_Written task_. Return the run of lines below that opens with the line containing "null확인이 힘듬. 하나라도 null이면 nullpointException 발생" and closes with the line containing "위 코드는 중간에 하나라도", keeping each one exact.

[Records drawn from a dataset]
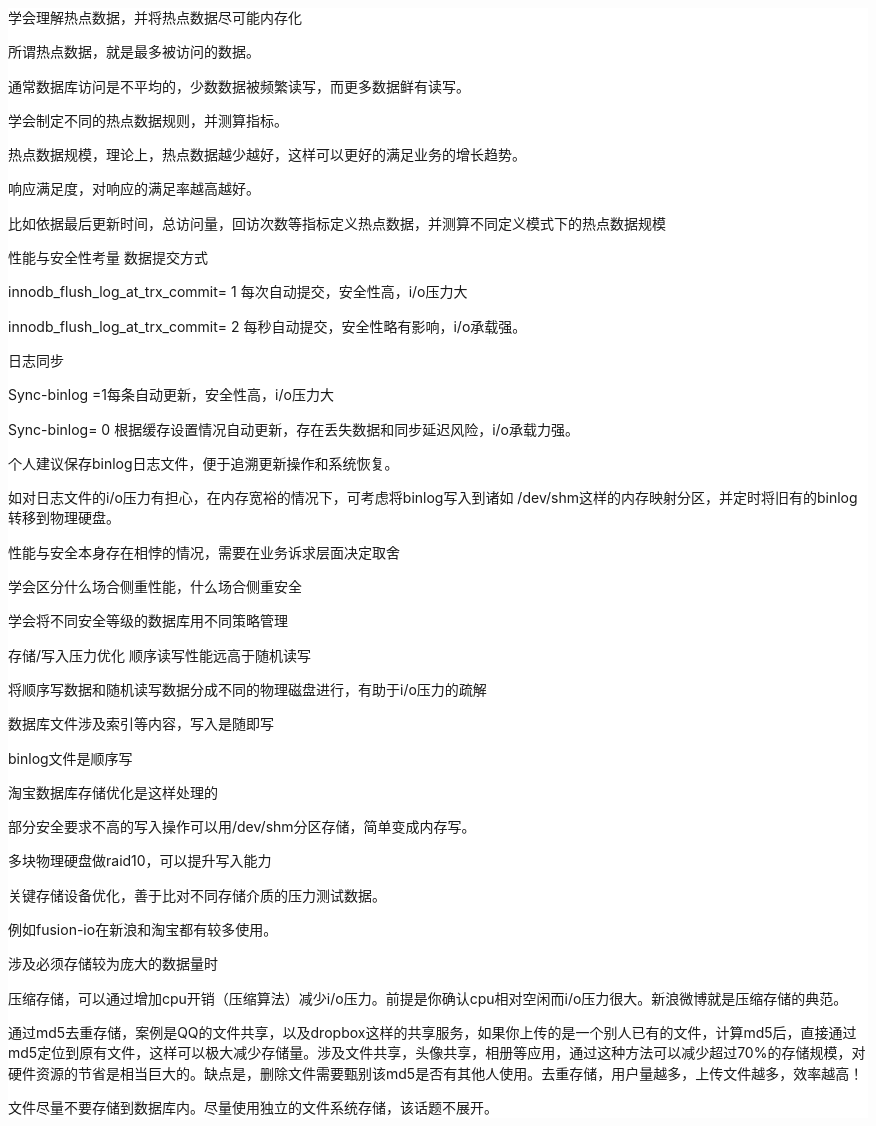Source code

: 学会理解热点数据，并将热点数据尽可能内存化

所谓热点数据，就是最多被访问的数据。

通常数据库访问是不平均的，少数数据被频繁读写，而更多数据鲜有读写。

学会制定不同的热点数据规则，并测算指标。

热点数据规模，理论上，热点数据越少越好，这样可以更好的满足业务的增长趋势。

响应满足度，对响应的满足率越高越好。

比如依据最后更新时间，总访问量，回访次数等指标定义热点数据，并测算不同定义模式下的热点数据规模

性能与安全性考量
数据提交方式

innodb_flush_log_at_trx_commit= 1 每次自动提交，安全性高，i/o压力大

innodb_flush_log_at_trx_commit= 2 每秒自动提交，安全性略有影响，i/o承载强。

日志同步

Sync-binlog =1每条自动更新，安全性高，i/o压力大

Sync-binlog= 0 根据缓存设置情况自动更新，存在丢失数据和同步延迟风险，i/o承载力强。

个人建议保存binlog日志文件，便于追溯更新操作和系统恢复。

如对日志文件的i/o压力有担心，在内存宽裕的情况下，可考虑将binlog写入到诸如 /dev/shm这样的内存映射分区，并定时将旧有的binlog转移到物理硬盘。

性能与安全本身存在相悖的情况，需要在业务诉求层面决定取舍

学会区分什么场合侧重性能，什么场合侧重安全

学会将不同安全等级的数据库用不同策略管理

存储/写入压力优化
顺序读写性能远高于随机读写

将顺序写数据和随机读写数据分成不同的物理磁盘进行，有助于i/o压力的疏解

数据库文件涉及索引等内容，写入是随即写

binlog文件是顺序写

淘宝数据库存储优化是这样处理的

部分安全要求不高的写入操作可以用/dev/shm分区存储，简单变成内存写。

多块物理硬盘做raid10，可以提升写入能力

关键存储设备优化，善于比对不同存储介质的压力测试数据。

例如fusion-io在新浪和淘宝都有较多使用。

涉及必须存储较为庞大的数据量时

压缩存储，可以通过增加cpu开销（压缩算法）减少i/o压力。前提是你确认cpu相对空闲而i/o压力很大。新浪微博就是压缩存储的典范。

通过md5去重存储，案例是QQ的文件共享，以及dropbox这样的共享服务，如果你上传的是一个别人已有的文件，计算md5后，直接通过md5定位到原有文件，这样可以极大减少存储量。涉及文件共享，头像共享，相册等应用，通过这种方法可以减少超过70%的存储规模，对硬件资源的节省是相当巨大的。缺点是，删除文件需要甄别该md5是否有其他人使用。去重存储，用户量越多，上传文件越多，效率越高！

文件尽量不要存储到数据库内。尽量使用独立的文件系统存储，该话题不展开。
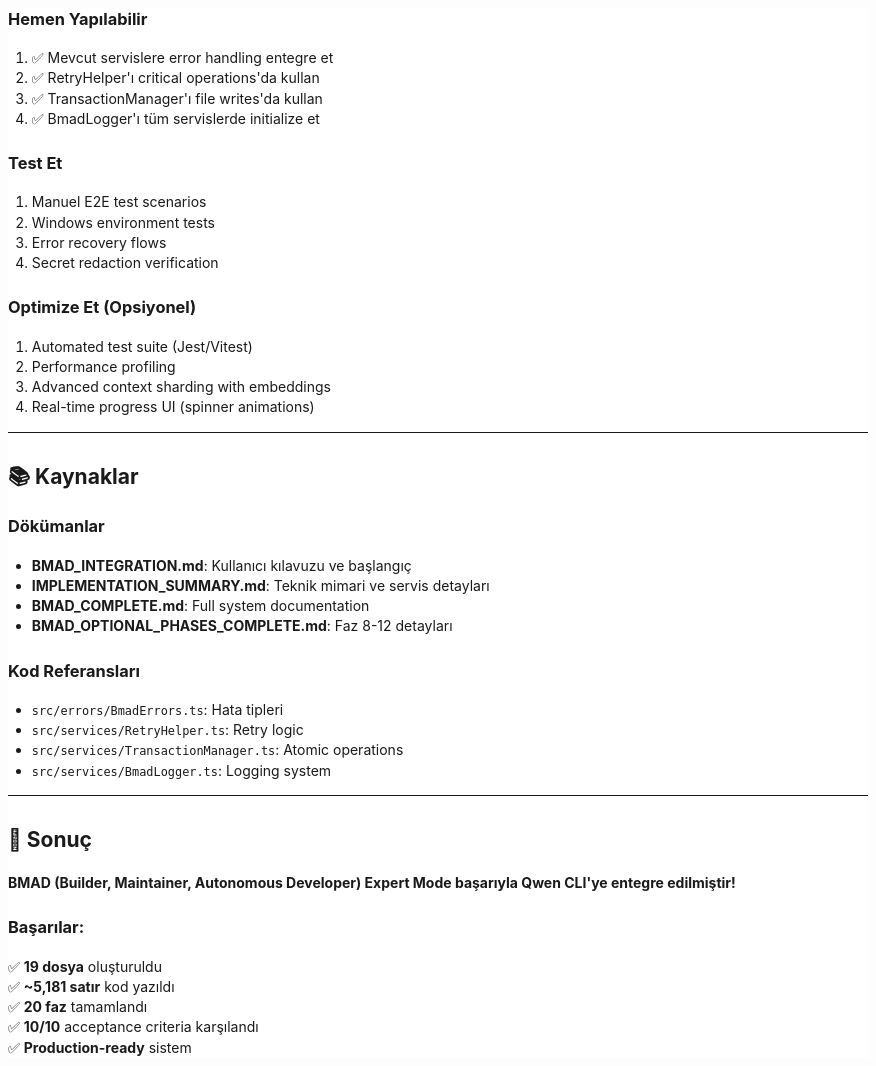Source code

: ### Hemen Yapılabilir

1. ✅ Mevcut servislere error handling entegre et
2. ✅ RetryHelper'ı critical operations'da kullan
3. ✅ TransactionManager'ı file writes'da kullan
4. ✅ BmadLogger'ı tüm servislerde initialize et

### Test Et

1. Manuel E2E test scenarios
2. Windows environment tests
3. Error recovery flows
4. Secret redaction verification

### Optimize Et (Opsiyonel)

1. Automated test suite (Jest/Vitest)
2. Performance profiling
3. Advanced context sharding with embeddings
4. Real-time progress UI (spinner animations)

---

## 📚 Kaynaklar

### Dökümanlar

- **BMAD_INTEGRATION.md**: Kullanıcı kılavuzu ve başlangıç
- **IMPLEMENTATION_SUMMARY.md**: Teknik mimari ve servis detayları
- **BMAD_COMPLETE.md**: Full system documentation
- **BMAD_OPTIONAL_PHASES_COMPLETE.md**: Faz 8-12 detayları

### Kod Referansları

- `src/errors/BmadErrors.ts`: Hata tipleri
- `src/services/RetryHelper.ts`: Retry logic
- `src/services/TransactionManager.ts`: Atomic operations
- `src/services/BmadLogger.ts`: Logging system

---

## 🎉 Sonuç

**BMAD (Builder, Maintainer, Autonomous Developer) Expert Mode başarıyla Qwen CLI'ye entegre edilmiştir!**

### Başarılar:

✅ **19 dosya** oluşturuldu  
✅ **~5,181 satır** kod yazıldı  
✅ **20 faz** tamamlandı  
✅ **10/10** acceptance criteria karşılandı  
✅ **Production-ready** sistem
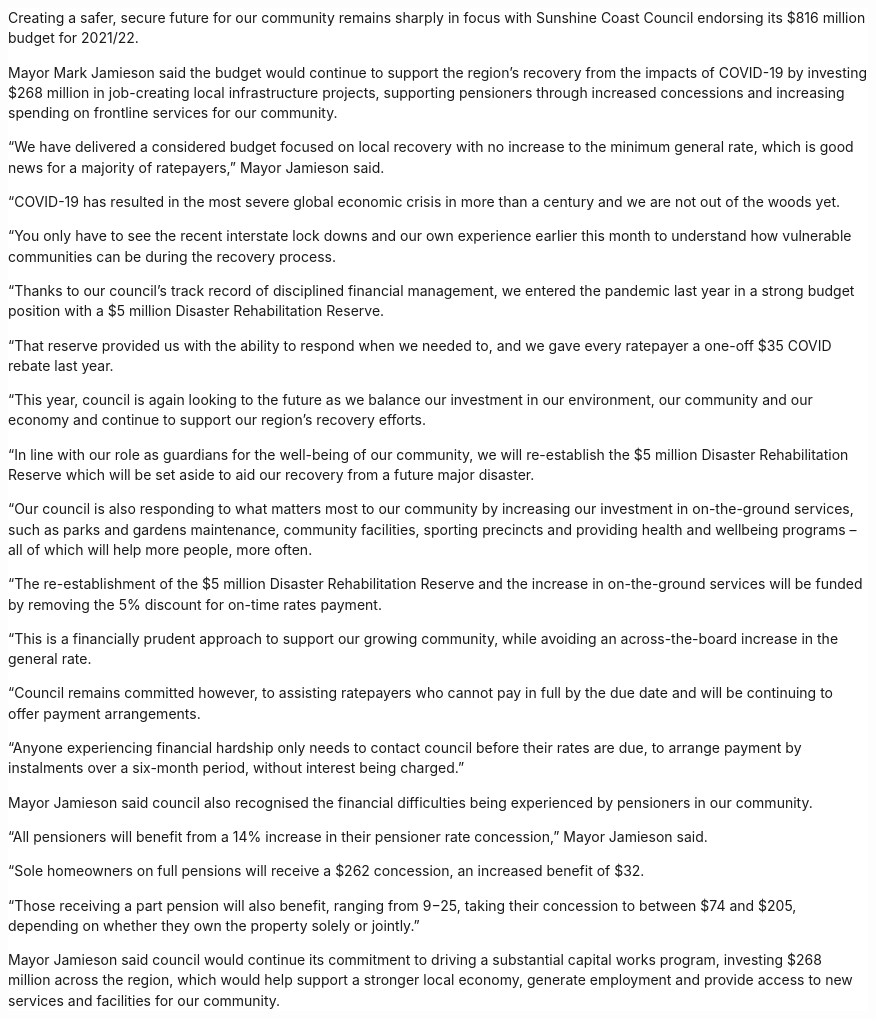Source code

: Creating a safer, secure future for our community remains sharply in focus with Sunshine Coast Council endorsing its $816 million budget for 2021/22.

Mayor Mark Jamieson said the budget would continue to support the region’s recovery from the impacts of COVID-19 by investing $268 million in job-creating local infrastructure projects, supporting pensioners through increased concessions and increasing spending on frontline services for our community.

“We have delivered a considered budget focused on local recovery with no increase to the minimum general rate, which is good news for a majority of ratepayers,” Mayor Jamieson said.

“COVID-19 has resulted in the most severe global economic crisis in more than a century and we are not out of the woods yet.

“You only have to see the recent interstate lock downs and our own experience earlier this month to understand how vulnerable communities can be during the recovery process.

“Thanks to our council’s track record of disciplined financial management, we entered the pandemic last year in a strong budget position with a $5 million Disaster Rehabilitation Reserve.

“That reserve provided us with the ability to respond when we needed to, and we gave every ratepayer a one-off $35 COVID rebate last year.

“This year, council is again looking to the future as we balance our investment in our environment, our community and our economy and continue to support our region’s recovery efforts.

“In line with our role as guardians for the well-being of our community, we will re-establish the $5 million Disaster Rehabilitation Reserve which will be set aside to aid our recovery from a future major disaster.

“Our council is also responding to what matters most to our community by increasing our investment in on-the-ground services, such as parks and gardens maintenance, community facilities, sporting precincts and providing health and wellbeing programs – all of which will help more people, more often.

“The re-establishment of the $5 million Disaster Rehabilitation Reserve and the increase in on-the-ground services will be funded by removing the 5% discount for on-time rates payment.

“This is a financially prudent approach to support our growing community, while avoiding an across-the-board increase in the general rate.

“Council remains committed however, to assisting ratepayers who cannot pay in full by the due date and will be continuing to offer payment arrangements.

“Anyone experiencing financial hardship only needs to contact council before their rates are due, to arrange payment by instalments over a six-month period, without interest being charged.”

Mayor Jamieson said council also recognised the financial difficulties being experienced by pensioners in our community.

“All pensioners will benefit from a 14% increase in their pensioner rate concession,” Mayor Jamieson said.

“Sole homeowners on full pensions will receive a $262 concession, an increased benefit of $32.

“Those receiving a part pension will also benefit, ranging from $9-$25, taking their concession to between $74 and $205, depending on whether they own the property solely or jointly.”

Mayor Jamieson said council would continue its commitment to driving a substantial capital works program, investing $268 million across the region, which would help support a stronger local economy, generate employment and provide access to new services and facilities for our community.  
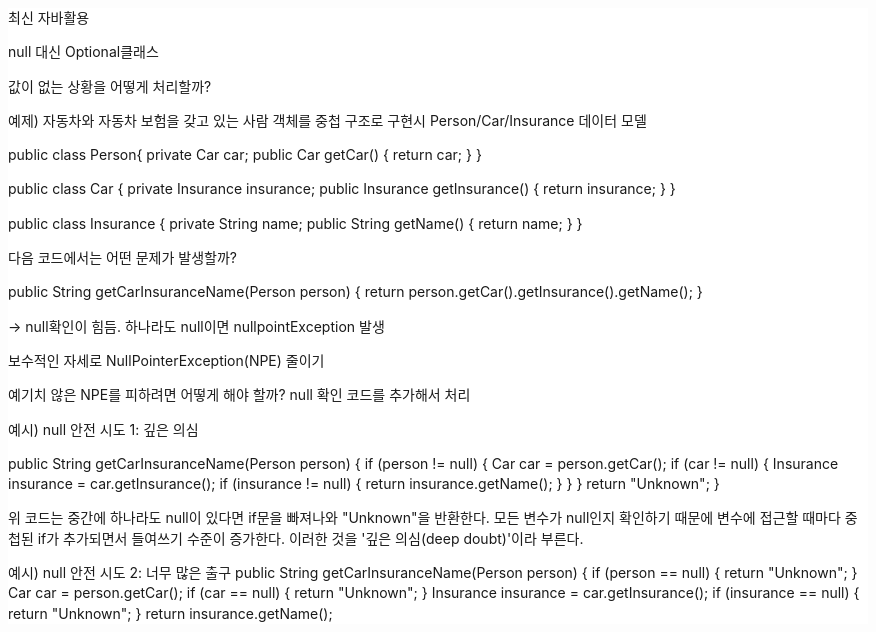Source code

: 최신 자바활용

null 대신 Optional클래스

값이 없는 상황을 어떻게 처리할까?

예제) 자동차와 자동차 보험을 갖고 있는 사람 객체를 중첩 구조로 구현시
Person/Car/Insurance 데이터 모델

public class Person{
	private Car car;
	public Car getCar() { return car; }
}

public class Car {
	private Insurance insurance;
	public Insurance getInsurance() { return insurance; }
}

public class Insurance {
	private String name;
	public String getName() { return name; }
}

다음 코드에서는 어떤 문제가 발생할까?

public String getCarInsuranceName(Person person) {
	return person.getCar().getInsurance().getName();
}

-> 
null확인이 힘듬. 하나라도 null이면 nullpointException 발생


보수적인 자세로 NullPointerException(NPE) 줄이기

예기치 않은 NPE를 피하려면 어떻게 해야 할까? null 확인 코드를 추가해서 처리

예시) null 안전 시도 1: 깊은 의심

public String getCarInsuranceName(Person person) {
	if (person != null) {
		Car car = person.getCar();
		if (car != null) {
			Insurance insurance = car.getInsurance();
			if (insurance != null) {
				return insurance.getName();
			}
		}
	}
	return "Unknown";
}

위 코드는 중간에 하나라도 null이 있다면 if문을 빠져나와 "Unknown"을 반환한다.
모든 변수가 null인지 확인하기 때문에 변수에 접근할 때마다 중첩된 if가 추가되면서 들여쓰기 수준이 증가한다. 이러한 것을 '깊은 의심(deep doubt)'이라 부른다. 


예시) null 안전 시도 2: 너무 많은 출구
public String getCarInsuranceName(Person person) {
	if (person == null) {
		return "Unknown";
	}
	Car car = person.getCar();
	if (car == null) {
		return "Unknown";
	}
	Insurance insurance = car.getInsurance();
	if (insurance == null) {
		return "Unknown";
	}
	return insurance.getName();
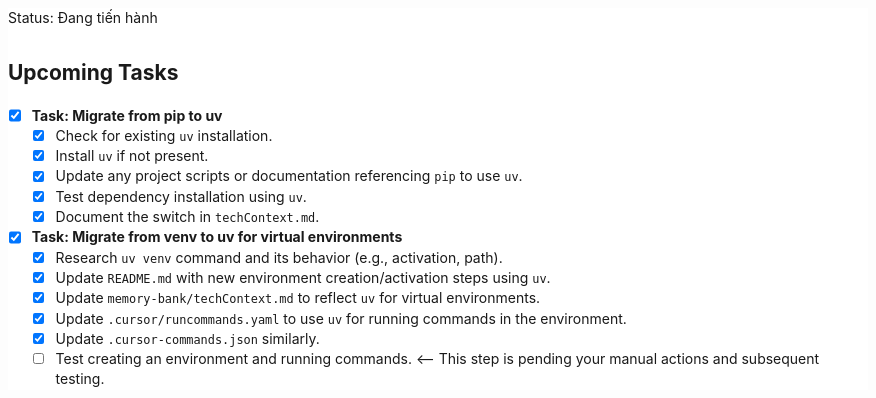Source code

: Status: Đang tiến hành

## Upcoming Tasks

- [x] **Task: Migrate from pip to uv**
  - [x] Check for existing `uv` installation.
  - [x] Install `uv` if not present.
  - [x] Update any project scripts or documentation referencing `pip` to use `uv`.
  - [x] Test dependency installation using `uv`.
  - [x] Document the switch in `techContext.md`.
- [x] **Task: Migrate from venv to uv for virtual environments**
  - [x] Research `uv venv` command and its behavior (e.g., activation, path).
  - [x] Update `README.md` with new environment creation/activation steps using `uv`.
  - [x] Update `memory-bank/techContext.md` to reflect `uv` for virtual environments.
  - [x] Update `.cursor/runcommands.yaml` to use `uv` for running commands in the environment.
  - [x] Update `.cursor-commands.json` similarly.
  - [ ] Test creating an environment and running commands. <-- This step is pending your manual actions and subsequent testing.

_Your solution_.
null확인이 힘듬. 하나라도 null이면 nullpointException 발생


보수적인 자세로 NullPointerException(NPE) 줄이기

예기치 않은 NPE를 피하려면 어떻게 해야 할까? null 확인 코드를 추가해서 처리

예시) null 안전 시도 1: 깊은 의심

public String getCarInsuranceName(Person person) {
	if (person != null) {
		Car car = person.getCar();
		if (car != null) {
			Insurance insurance = car.getInsurance();
			if (insurance != null) {
				return insurance.getName();
			}
		}
	}
	return "Unknown";
}

위 코드는 중간에 하나라도 null이 있다면 if문을 빠져나와 "Unknown"을 반환한다.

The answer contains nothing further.